INFORMATION SUPPLIED Start Marker

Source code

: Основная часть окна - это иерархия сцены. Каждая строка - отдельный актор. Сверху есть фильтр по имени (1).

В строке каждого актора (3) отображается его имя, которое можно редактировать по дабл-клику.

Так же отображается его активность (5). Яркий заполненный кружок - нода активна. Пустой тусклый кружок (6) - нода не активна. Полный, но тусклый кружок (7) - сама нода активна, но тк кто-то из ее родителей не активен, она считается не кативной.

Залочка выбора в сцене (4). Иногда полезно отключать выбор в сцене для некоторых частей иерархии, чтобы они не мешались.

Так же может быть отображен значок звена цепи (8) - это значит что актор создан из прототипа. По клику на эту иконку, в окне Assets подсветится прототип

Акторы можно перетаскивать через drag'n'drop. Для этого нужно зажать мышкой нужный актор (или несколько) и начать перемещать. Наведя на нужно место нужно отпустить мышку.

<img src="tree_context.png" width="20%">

INFORMATION SUPPLIED End Marker

◆ **TASK TO CARRY OUT**
The expected answer is an exact copy of the lines beginning at the one with "Так же может" and running to the end of the entries above.

◆ **SOLUTION TO THIS PROBLEM**
Так же может быть отображен значок звена цепи (8) - это значит что актор создан из прототипа. По клику на эту иконку, в окне Assets подсветится прототип

Акторы можно перетаскивать через drag'n'drop. Для этого нужно зажать мышкой нужный актор (или несколько) и начать перемещать. Наведя на нужно место нужно отпустить мышку.

<img src="tree_context.png" width="20%">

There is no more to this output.